TEXT
The last of these three statements says that addition is commutative: the order of adding does not matter. The other two say that subtraction is the inverse of addition: the three problems

\[5+\square=8,\qquad \square+5=8 \qquad \text{and} \qquad 8-5=\square\]

are equivalent, as are similiar problems about $8-3=\square$. Making this connection explicit would be beneficial, especially in relation to the later parts of this sequence of steps.

Students could then be asked to write statements equivalent to statements such as $10-3=\square$ to reinforce this idea.

This idea may well have already been introduced via a bar model approach or using Cuisenaire rods or suchlike.

It is useful to recognise that it doesn’t matter whether we are working with whole numbers, directed numbers, fractions or whatever: subtraction always has this meaning, so returning to this idea periodically will benefit students’ understanding.

Step 2: And what is division?

This is the parallel of Step 1 for multiplication and division. What can be deduced from $3\times4=12$? This again leads to interesting points such as why $30\times40=120$ is an incorrect statement, whereas $30+50=80$ is correct. But for our current purposes, the key deductions are again those obtained by rearrangement:

\[12\div4=3; \qquad 12\div3=4; \qquad 4\times3=12.\]

As before, we see that multiplication is commutative and that division is the inverse of multiplication. In particular, this means that answering the question $12\div4=\square$ is the same as filling in the missing number in $4\times\square=12$; asking students to make deductions from $12\div4=\square$, as above, will reinforce this idea.

Step 3: 1 divided by a unit fraction

A key part of this approach is to learn about reciprocals of fractions. We start with the reciprocals of unit fractions.

For this missing-number problem, I would suggest asking students to work on this themselves rather than showing them how to do the first one. (I am assuming that they already know enough about fractions to work out the answers to these questions.)

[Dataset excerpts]
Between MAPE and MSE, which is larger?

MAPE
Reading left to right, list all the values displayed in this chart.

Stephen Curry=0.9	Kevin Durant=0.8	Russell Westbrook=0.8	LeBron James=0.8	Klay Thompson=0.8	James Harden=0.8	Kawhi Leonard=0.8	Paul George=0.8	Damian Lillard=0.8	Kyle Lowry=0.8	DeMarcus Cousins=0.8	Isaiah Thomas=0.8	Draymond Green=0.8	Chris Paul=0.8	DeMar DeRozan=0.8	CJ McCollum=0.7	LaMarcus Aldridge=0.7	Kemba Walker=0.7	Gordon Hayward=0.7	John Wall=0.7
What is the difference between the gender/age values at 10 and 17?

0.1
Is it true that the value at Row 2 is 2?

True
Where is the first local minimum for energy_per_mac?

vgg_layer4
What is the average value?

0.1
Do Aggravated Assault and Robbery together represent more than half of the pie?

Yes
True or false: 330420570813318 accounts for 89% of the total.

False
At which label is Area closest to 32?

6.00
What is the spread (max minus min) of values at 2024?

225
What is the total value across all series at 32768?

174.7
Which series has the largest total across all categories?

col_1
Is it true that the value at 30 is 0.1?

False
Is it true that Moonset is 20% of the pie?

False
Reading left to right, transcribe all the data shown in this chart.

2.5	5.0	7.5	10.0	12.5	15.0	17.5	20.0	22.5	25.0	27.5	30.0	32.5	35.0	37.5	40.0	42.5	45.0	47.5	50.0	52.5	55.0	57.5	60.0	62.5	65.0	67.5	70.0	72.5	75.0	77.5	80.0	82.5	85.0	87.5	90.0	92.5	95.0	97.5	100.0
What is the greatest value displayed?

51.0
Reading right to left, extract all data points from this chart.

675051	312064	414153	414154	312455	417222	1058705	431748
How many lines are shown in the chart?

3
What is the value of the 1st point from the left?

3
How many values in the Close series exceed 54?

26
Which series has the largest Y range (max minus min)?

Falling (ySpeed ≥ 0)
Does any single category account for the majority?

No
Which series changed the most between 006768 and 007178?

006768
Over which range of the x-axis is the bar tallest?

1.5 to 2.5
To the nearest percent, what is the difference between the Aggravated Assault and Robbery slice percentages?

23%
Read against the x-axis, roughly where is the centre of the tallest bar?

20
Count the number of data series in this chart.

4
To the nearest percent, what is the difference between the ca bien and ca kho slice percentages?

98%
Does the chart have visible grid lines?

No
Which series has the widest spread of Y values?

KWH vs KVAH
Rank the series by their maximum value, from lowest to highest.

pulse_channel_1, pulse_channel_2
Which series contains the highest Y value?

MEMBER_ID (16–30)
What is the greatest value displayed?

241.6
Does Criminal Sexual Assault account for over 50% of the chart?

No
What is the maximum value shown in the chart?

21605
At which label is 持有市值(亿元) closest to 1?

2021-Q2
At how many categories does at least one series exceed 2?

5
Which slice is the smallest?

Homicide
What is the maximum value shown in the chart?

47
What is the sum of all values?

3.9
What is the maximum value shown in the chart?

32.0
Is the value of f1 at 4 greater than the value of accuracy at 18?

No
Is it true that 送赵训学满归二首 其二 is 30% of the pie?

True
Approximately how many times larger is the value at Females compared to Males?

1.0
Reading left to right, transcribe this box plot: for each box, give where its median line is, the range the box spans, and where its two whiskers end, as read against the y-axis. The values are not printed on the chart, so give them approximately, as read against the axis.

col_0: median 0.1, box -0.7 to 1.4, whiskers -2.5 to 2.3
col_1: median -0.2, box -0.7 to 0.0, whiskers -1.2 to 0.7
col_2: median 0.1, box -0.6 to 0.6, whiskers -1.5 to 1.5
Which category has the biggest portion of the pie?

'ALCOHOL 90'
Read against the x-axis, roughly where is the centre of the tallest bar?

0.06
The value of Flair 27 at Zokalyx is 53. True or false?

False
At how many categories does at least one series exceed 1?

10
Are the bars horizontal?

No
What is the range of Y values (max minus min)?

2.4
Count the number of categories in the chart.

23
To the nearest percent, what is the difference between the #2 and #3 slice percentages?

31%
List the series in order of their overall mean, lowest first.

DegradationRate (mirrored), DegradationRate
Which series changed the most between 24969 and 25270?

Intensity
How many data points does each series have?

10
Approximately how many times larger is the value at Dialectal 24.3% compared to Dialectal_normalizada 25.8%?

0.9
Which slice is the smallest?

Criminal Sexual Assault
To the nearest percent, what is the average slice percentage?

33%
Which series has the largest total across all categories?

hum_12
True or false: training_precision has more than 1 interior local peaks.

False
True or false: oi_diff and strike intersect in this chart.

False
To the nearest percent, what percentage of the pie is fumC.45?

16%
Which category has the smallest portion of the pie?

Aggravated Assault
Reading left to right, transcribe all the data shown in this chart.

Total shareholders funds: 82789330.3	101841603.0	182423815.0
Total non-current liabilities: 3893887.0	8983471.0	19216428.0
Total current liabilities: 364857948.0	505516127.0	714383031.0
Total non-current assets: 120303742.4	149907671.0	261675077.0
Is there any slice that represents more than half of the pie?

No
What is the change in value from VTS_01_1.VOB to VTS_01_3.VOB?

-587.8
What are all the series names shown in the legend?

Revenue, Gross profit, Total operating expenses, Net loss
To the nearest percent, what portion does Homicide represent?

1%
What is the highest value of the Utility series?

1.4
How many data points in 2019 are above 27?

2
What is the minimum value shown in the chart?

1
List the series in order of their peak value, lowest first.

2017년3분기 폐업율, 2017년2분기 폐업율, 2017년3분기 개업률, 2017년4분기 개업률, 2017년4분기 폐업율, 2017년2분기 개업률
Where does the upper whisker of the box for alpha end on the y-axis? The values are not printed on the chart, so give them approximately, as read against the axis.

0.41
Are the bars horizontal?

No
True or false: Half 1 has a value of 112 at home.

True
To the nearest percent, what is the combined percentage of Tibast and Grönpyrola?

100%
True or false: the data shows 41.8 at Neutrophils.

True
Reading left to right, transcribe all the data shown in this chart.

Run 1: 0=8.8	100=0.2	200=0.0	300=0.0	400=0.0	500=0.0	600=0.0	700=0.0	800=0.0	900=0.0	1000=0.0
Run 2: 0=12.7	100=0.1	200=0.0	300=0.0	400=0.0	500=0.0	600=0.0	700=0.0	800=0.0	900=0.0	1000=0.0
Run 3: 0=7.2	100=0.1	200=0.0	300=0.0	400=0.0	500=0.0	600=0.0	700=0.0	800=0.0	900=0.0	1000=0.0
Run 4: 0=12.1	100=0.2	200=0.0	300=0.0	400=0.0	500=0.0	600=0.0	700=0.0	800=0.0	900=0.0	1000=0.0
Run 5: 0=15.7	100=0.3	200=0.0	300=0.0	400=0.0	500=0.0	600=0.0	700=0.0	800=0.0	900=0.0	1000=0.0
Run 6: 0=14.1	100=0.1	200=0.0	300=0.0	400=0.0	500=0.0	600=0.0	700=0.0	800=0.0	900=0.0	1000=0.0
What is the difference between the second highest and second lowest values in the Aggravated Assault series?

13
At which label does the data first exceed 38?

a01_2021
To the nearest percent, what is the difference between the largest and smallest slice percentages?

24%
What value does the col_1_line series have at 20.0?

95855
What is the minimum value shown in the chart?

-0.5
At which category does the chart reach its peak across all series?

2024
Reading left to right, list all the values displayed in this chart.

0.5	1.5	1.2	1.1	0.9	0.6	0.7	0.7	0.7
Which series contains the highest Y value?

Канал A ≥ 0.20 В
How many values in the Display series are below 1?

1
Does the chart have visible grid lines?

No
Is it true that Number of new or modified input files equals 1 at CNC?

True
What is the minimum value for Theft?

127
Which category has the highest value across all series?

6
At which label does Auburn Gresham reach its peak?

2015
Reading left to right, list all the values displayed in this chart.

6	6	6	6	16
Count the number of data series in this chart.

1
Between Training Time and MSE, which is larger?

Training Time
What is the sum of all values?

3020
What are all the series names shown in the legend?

ACTION ITEM A
Which kinds of numbers does the text on teaching fraction division list when it says subtraction always has the same meaning?
ACTION ITEM B
Can you write the next part of the text on teaching fraction division, starting right after its last sentence?

EXERCISE OUTPUT A
Whole numbers, directed numbers, fractions

EXERCISE OUTPUT B
\[\begin{align*} \frac{1}{2}\times \square &= 1 \\ \frac{1}{3}\times \square &= 1 \\ \frac{1}{4}\times \square &= 1 \end{align*}\]

Students should spot the pattern. Following this by asking questions such as $\frac{1}{82}\times\square = 1$ can help them to realise that they can now do some very complicated-sounding questions, even if they can’t imagine what $\frac{1}{82}$ of a cake might look like. (I was reminded of this approach by John Mighton’s book.)

Students should then connect this back to the earlier steps, by asking them to rearrange $\frac{1}{2}\times2=1$. This will allow students to (re)discover that $1\div 2=\frac{1}{2}$ (and similarly for the other statements); this can also be used to reinforce the idea that a fraction such as $\frac{1}{2}$ just means “1 divided by 2”. (The division symbol itself suggests this: $\div$ is just a fraction with dots in place of actual numbers.) Another way of rearranging the number statement gives $1\div\frac{1}{2}=2$, which could be related to the “practical” meaning of division: there are 2 halves in a whole.

Step 4: Turning a general fraction into an integer

It might be too big of a jump for some students to go straight to finding the reciprocal of a general fraction, so this step provides a structured intermediate step, once they are developing some confidence with the above idea.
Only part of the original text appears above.